Doch einige Beobachtungen sprechen dafür, dass für ausgesuchte Patienten eine initiale Betablocker-Therapie von Vorteil sein könnte, berichtete Hambrecht. »Besonders am Anfang der Herzinsuffizienz-Erkrankung im NYHA-Stadium I und II beobachtet man eine Aktivierung des sympathischen Nervensystems, noch bevor das Renin-Angiotensin-Aldosteron-System aktiviert wird. In diesen Fällen können Betablocker der erhöhten neurohormonalen Aktivität besser entgegenwirken als ACE-Hemmer.« Frühere Studien hätten zudem gezeigt, dass Betablocker gerade in der frühen Phase und bei milder symptomatischer Herzinsuffizienz die Mortalität durch plötzlichen Herztod besser verhindern können als ACE-Hemmer.

Betablocker mindestens gleichwertig

Licht in die Ungewissheit sollte die Studie CIBIS III (Cardic Insufficiency Bisoprolol Study) bringen. Ihr Ziel war es zu klären, ob der Einstieg in die Kombinationstherapie mit einem ACE-Hemmer oder besser mit einem Betablocker erfolgen sollte. Ihr Ergebnis ist eindeutig: Beide Therapiestrategien sind bezüglich Wirksamkeit und Sicherheit klinisch miteinander vergleichbar.

Arbeitsauftrag A —
Bearbeite den Textauszug zur Betablocker-Therapie: Gib ihn beginnend bei „Doch einige Beobachtungen“ und endend bei „können als ACE-Hemmer.“ erneut wieder und ersetze dabei „Mortalität“ durch „Sterblichkeit“.
Arbeitsauftrag B —
Welche Studie sollte laut dem Textauszug zur Betablocker-Therapie Licht in die Ungewissheit bringen?
Arbeitsauftrag C —
Führe den Textauszug zur Betablocker-Therapie im Anschluss an seinen letzten Satz weiter.

Erfasste Daten —
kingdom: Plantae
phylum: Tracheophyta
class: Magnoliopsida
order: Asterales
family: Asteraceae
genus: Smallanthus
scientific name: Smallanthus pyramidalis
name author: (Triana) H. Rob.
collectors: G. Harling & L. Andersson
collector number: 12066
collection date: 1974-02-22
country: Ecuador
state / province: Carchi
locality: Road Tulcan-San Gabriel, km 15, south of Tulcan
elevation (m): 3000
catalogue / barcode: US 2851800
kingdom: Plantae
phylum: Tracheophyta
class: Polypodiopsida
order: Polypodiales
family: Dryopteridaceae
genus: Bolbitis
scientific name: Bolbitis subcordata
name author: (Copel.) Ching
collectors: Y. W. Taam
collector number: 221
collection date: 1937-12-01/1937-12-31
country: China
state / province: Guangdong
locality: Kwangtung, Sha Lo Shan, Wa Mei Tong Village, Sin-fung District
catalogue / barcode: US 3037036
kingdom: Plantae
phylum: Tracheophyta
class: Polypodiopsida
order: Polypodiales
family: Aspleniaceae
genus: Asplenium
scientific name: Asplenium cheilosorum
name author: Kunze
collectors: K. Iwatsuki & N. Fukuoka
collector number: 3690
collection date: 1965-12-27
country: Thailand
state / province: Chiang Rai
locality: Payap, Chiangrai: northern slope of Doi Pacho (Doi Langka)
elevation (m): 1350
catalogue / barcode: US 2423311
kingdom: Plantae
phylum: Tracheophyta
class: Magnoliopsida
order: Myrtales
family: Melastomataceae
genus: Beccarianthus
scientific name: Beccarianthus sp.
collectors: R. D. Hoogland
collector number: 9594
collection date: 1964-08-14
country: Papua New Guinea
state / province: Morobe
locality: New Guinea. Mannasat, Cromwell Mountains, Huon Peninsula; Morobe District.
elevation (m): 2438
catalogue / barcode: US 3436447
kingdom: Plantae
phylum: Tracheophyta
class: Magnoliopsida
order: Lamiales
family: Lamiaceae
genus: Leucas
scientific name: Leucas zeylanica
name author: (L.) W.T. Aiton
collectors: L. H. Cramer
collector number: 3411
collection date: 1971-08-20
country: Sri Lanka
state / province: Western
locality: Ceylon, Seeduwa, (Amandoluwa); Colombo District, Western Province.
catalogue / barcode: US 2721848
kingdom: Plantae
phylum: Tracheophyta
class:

Antwort A —
Doch einige Beobachtungen sprechen dafür, dass für ausgesuchte Patienten eine initiale Betablocker-Therapie von Vorteil sein könnte, berichtete Hambrecht. »Besonders am Anfang der Herzinsuffizienz-Erkrankung im NYHA-Stadium I und II beobachtet man eine Aktivierung des sympathischen Nervensystems, noch bevor das Renin-Angiotensin-Aldosteron-System aktiviert wird. In diesen Fällen können Betablocker der erhöhten neurohormonalen Aktivität besser entgegenwirken als ACE-Hemmer.« Frühere Studien hätten zudem gezeigt, dass Betablocker gerade in der frühen Phase und bei milder symptomatischer Herzinsuffizienz die Sterblichkeit durch plötzlichen Herztod besser verhindern können als ACE-Hemmer.

Antwort B —
Die Studie CIBIS III.

Antwort C —
Bei CIBIS III handelt es sich um eine prospektive randomisierte Multicenterstudie, an der 1010 Patienten mit Herzinsuffizienz im NYHA-Stadium II oder III oder solche mit verminderter linksventrikulärer Ejektionsfraktion teilnahmen. Die Hälfte der Probanden erhielt eine sechsmonatige Initialtherapie mit Bisoprolol (Concor® COR), die andere Hälfte eine Initialtherapie mit Enalapril. Beide Medikamente wurden stufenweise alle zwei Wochen hochtitriert. Die Phase für die Kombinationsbehandlung folgte unmittelbar auf die Beendigung der sechsmonatigen Monotherapie. Zu Beginn der Kombinationstherapie wurde das jeweilige zweite Medikament in der gleichen Art und Weise auftitriert wie in der Monotherapiephase.

Der primäre Endpunkt setzte sich aus den Einzelfaktoren Gesamtmortalität und Gesamtkrankenhauseinweisung am Studienende zusammen. In der Intention-to-Treat-Gruppe trat bei 35,2 Prozent der Patienten, die als Anfangstherapie Bisoprolol erhalten hatten, der kombinierte primäre Endpunkt Tod oder Hospitalisierung ein. Bei den Enalapril-Einsteigern war dies bei 36,8 Prozent der Fall. Insgesamt verstarben unter den Bisoprolol-Einsteigern 65 Patienten, im Vergleich zu 73 in der Enalapril-Gruppe. Bei beiden Therapiestrategien traten fast gleich viele kardiovaskuläre Todesfälle auf: 55 unter der Bisoprolol-Initialtherapie und 56 bei der Enalapril-Initialtherapie. Eine Post-hoc-Analyse des ersten Behandlungsjahres ergab für die Bisoprolol-Einsteiger offenbar einen Überlebensvorteil: 42 Patienten in der Bisoprolol-Gruppe waren verstorben im Vergleich zu 60 Probanden in der Enalapril-Einstiegsgruppe, wobei die Differenz jedoch nicht statistisch signifikant war.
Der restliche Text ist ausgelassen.